Makes 6-8 servings
- 2-3 boneless, skinless chicken breast halves
- 1/4 cup taco blend
- 1/4 cup extra virgin olive oil
- 1 lb store-bought whole wheat pizza dough
- 1 cup low-fat sharp cheddar cheese, shredded
- 1 cup low-fat mozzarella cheese, shredded
- 1 cup zesty guacamole
- 1 cup chipotle salsa
- 1/2 cup fat-free sour cream
- 1/4 cup fresh cilantro, chopped
Using a meat mallet or the bottom of a small, heavy skillet, gently pound the chicken breasts until thin. Rub the meat with about 3 tbsp of the taco blend and then lay the pieces in a large glass or ceramic dish and pour the olive oil over them. Turn to coat, cover and refrigerate for about 30 minutes.
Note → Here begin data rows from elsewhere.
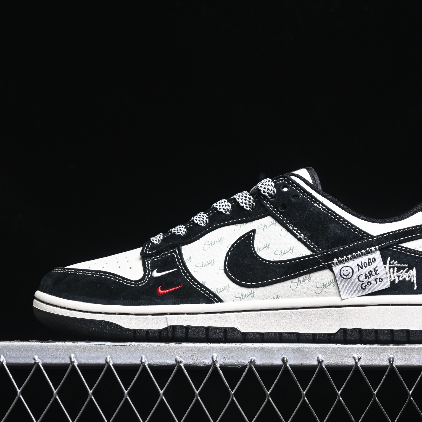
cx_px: 255
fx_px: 1324
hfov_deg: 18.1
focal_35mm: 96
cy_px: 211
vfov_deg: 18.1
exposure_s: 1/50
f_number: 6.3
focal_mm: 50
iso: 160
Prepare a moderately hot fire in a charcoal or gas grill and oil the grill grates. When the grill is hot, lift the chicken from the marinade, letting any excess drip off. Grill the chicken until cooked through, about 3 minutes per side. Remove from the grill and let the chicken cool. When cool enough to handle, cut into bite-size cubes.
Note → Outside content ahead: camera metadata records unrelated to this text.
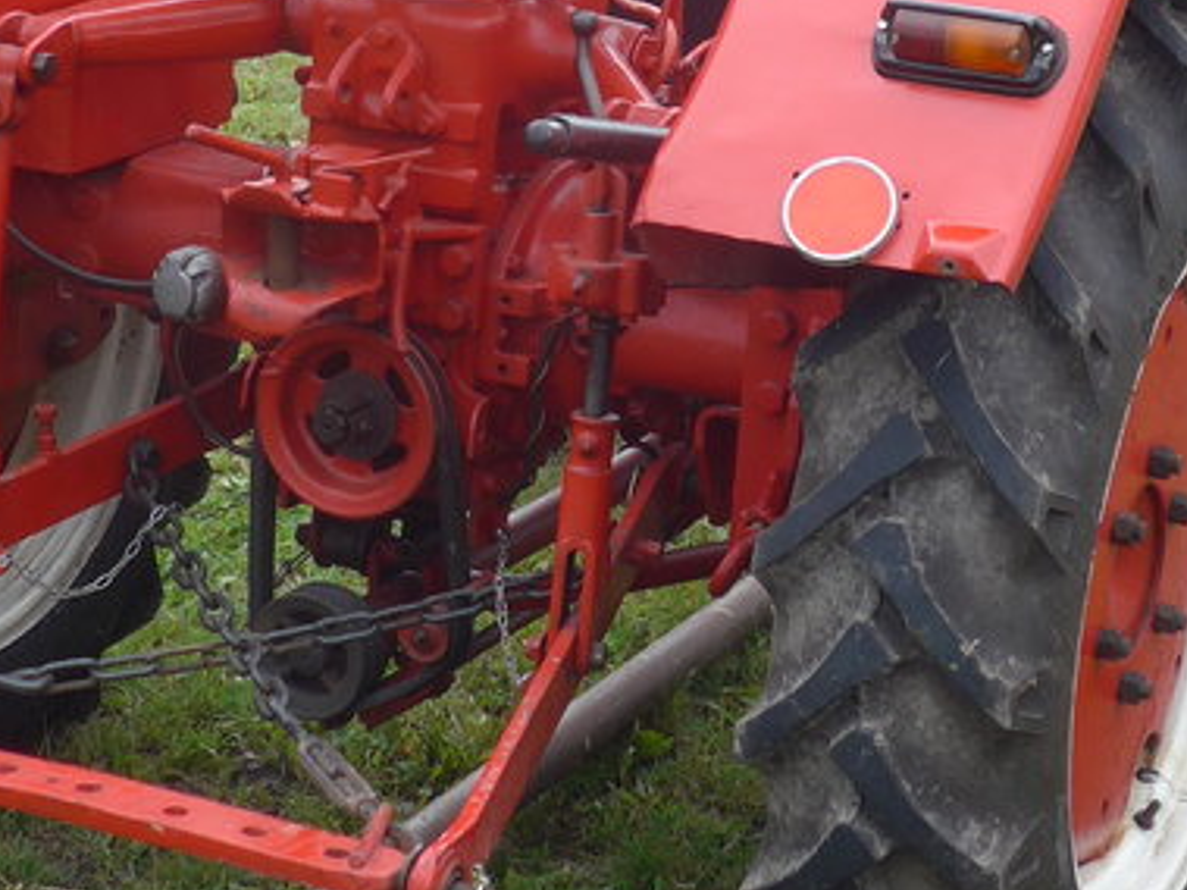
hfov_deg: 17.3
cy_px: 34
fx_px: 3908
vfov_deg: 12.8
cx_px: 698
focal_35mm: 114
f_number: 2.8
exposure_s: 1/400
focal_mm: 7.5
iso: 80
Meanwhile, on a lightly floured surface, cut the pizza dough into 4 equal pieces. Roll the pizza dough into thin circles. Rub the dough circles on both sides with the olive oil, and dust lightly with the remaining 1 tbsp of taco blend. Carefully transfer the dough circles to the grill and cook until crispy and lightly browned, 1 to 2 minutes per side.
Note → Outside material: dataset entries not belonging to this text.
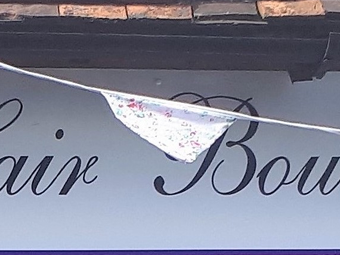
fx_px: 1464
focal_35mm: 149
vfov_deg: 9.7
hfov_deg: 12.6
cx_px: -164
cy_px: 387
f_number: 1.9
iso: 40
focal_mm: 3.6
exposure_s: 1/239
Meanwhile, in a medium bowl, mix together the cheeses. While the dough is still on the grill, top the dough circles with equal amounts of cheese and then with equal amounts of chicken. Grill over a cool part of the grill, covered, until the cheese melts and is bubbling, 3 to 4 minutes.
Top the pizza with the guacamole, salsa, sour cream and cilantro.